▶ _ENTRIES PROVIDED_

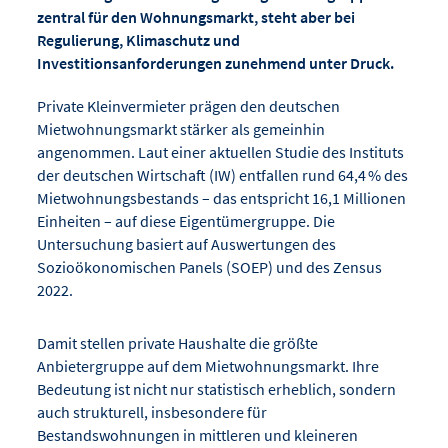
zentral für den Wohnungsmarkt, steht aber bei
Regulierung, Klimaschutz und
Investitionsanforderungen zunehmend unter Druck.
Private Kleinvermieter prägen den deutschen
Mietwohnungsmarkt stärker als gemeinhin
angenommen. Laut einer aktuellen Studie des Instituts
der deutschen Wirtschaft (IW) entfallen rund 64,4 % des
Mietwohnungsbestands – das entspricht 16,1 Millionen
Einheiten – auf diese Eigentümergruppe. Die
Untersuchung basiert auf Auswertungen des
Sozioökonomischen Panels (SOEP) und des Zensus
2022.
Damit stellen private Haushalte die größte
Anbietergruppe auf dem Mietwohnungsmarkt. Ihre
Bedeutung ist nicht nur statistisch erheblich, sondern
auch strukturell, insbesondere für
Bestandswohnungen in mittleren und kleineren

...

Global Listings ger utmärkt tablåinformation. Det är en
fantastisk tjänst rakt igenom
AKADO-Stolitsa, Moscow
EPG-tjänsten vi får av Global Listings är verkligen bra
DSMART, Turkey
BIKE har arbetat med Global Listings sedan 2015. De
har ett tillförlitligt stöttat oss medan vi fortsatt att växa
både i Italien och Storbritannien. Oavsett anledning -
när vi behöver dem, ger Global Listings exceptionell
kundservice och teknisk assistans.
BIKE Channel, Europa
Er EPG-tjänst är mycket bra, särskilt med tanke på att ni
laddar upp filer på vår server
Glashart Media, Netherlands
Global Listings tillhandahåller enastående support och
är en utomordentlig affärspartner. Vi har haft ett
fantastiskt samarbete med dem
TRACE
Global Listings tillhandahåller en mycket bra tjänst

▶ _WHAT IS BEING ASKED_
Starting at the line above that contains "Anbietergruppe auf dem", repeat each line exactly up to and including the line that contains "Bestandswohnungen in mittleren und kleineren", and stop there.

▶ _EXERCISE RESPONSE_
Anbietergruppe auf dem Mietwohnungsmarkt. Ihre
Bedeutung ist nicht nur statistisch erheblich, sondern
auch strukturell, insbesondere für
Bestandswohnungen in mittleren und kleineren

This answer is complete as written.